Stop Consuming, Start Creating

March 18, 2026

Consuming versus creating is a tough fight. Former is easier while the latter is more rewarding. Infinite scrolling or reading against infinite building or writing.

I’ve been thinking about this for as long as I can remember. I’ve been following creators my whole life and I always envied them how can they create so much great content and have time for client work and personal life.

Side-note: I’m amazed by them so much that I’m writing a separate article about few of those people.

The Fear

My routine is this: When I wake up, I read few book pages. Then, while drinking coffee, I go through my RSS feeds. Even though I don’t follow a lot of people, I manage to open a lot of articles that I want to read now or later. Each of those articles are either something that interests me or I want to try out. And for each of those articles my reaction is: “Shit, this is so great and simple.” Or even worse: “I’ve been doing it like this, why didn’t I publish it.”

The first issue is that I was scared that I was not good enough. That my ideas or the way I do things aren’t good enough. And I think that’s the core of the problem. But every once in a while I get reminded that I made pretty great things and that the only reason I don’t post it anywhere is inside my head.

This website now exists because I have decided to stop paying attention to that fear. I’m publishing all my ideas, I’m building things I want to use and if somebody likes it, great. If not, it’s there the same.

The Balance

The other thing is balancing between consuming and creating. Harsh truth is that we have to consume to be able to create. As much as we like to think about ourselves as special, we’re not. A few of us, anyway. We have to go out to see and experience things to get ideas. We have to watch, listen and read to get ideas.

Consuming versus creating is a tough fight. The former is easier and the latter isn’t. One is pretty straight forward, while the other one not so much. How does one balance between work and play; between reading and writing; between consuming and creating.

These days, everything is made to keep us consuming constantly. Algorithms on social media give us the infinite stream of new things to see. Capitalism compels us to buy everything. Politics trains us to shut up and listen. Everything is turned against creating something new.

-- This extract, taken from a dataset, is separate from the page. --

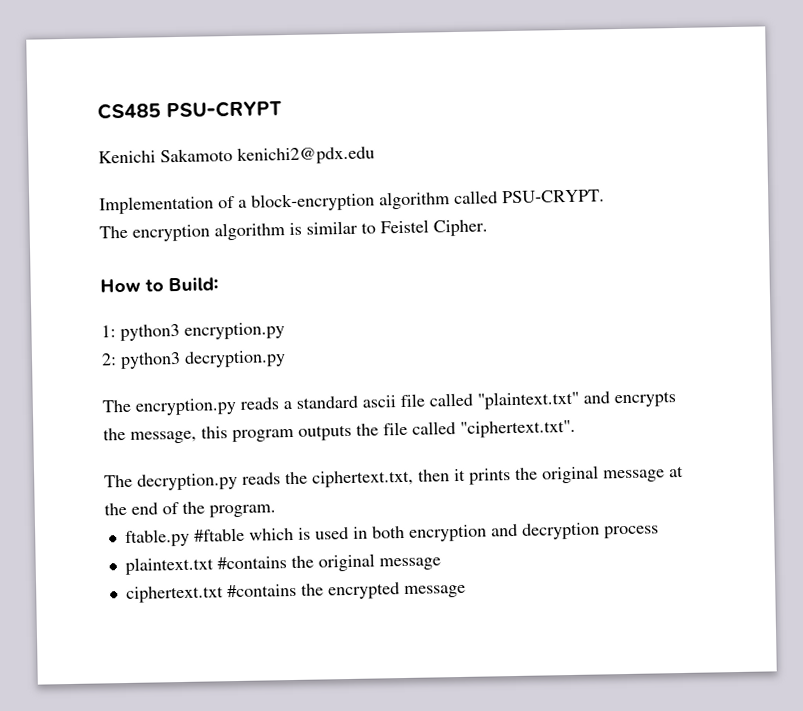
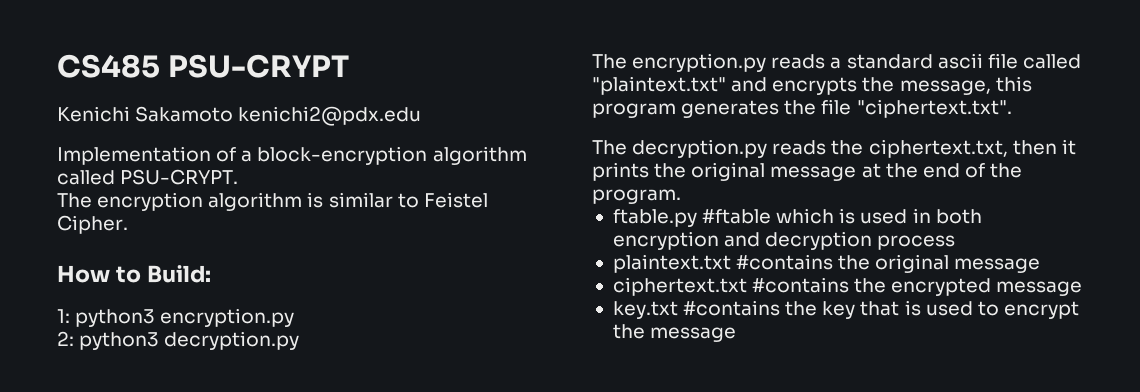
[298,424,352,441] outputs -> [681,100,780,118] generates
[412,421,456,435] called -> (852, 107) none
(466, 591) none -> [612,300,1079,319] [612,324,737,342] // key.txt #contains the key that is used to encrypt the message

It’s a constant struggle between these two, but the solution is simple and it’s to stop. Stop indulging your lowest impulses. Believe me when I tell you that the reward for creating is bigger.

In the beginning, have time-slots for taking in new content and for working on your own ideas. All those articles that you miss will still be there in your RSS feeds. And all those missed reels and shorts will be replaced with new ones. When you let go of that fear of missing out, you’ll be open to joy of creating. And your friends will send you those missed reels.

Eventually, creating will become a natural part of your routine. Not something you schedule like a dentist appointment, but something that hums quietly in the background of your day, like a good engine that finally found the right fuel. You’ll stop asking yourself whether you should sit down and make something, and instead feel slightly off when you don’t. That restless itch will creep in—the kind that no amount of scrolling can scratch—and it’ll push you back to the page, the canvas, the keyboard.

The Reward

And here’s where it gets interesting: the world you used to consume so eagerly starts to lose a bit of its grip on you. Not because it got worse, but because you’ve changed. You’re no longer just a spectator in the grand circus of other people’s ideas—you’ve wandered behind the curtain, smelled the sweat, seen the wires, and realized it’s all made by people just as lost, confused and stubborn as you are. The illusion breaks, and in its place comes something far more valuable: participation.

So you start choosing more carefully. You consume with intent, like a craftsman selecting tools, not like a bored tourist grabbing souvenirs. You take what you need, leave the rest, and get back to building your own strange little corner of the world. And sure, some days you’ll slip—fall face-first into the endless feed, lose hours to nonsense—but now you’ll feel it. You’ll recognize the hangover of empty consumption, and it won’t sit right with you anymore.

That’s the shift. That’s the whole game. Not chasing perfection, and not discipline that’s carved in stone, but awareness sharpened just enough to keep you from drifting too far.

Because in the end, the people who make things—even small, imperfect, slightly unhinged things—are the ones who actually get to live in this world, instead of just watching it flicker by.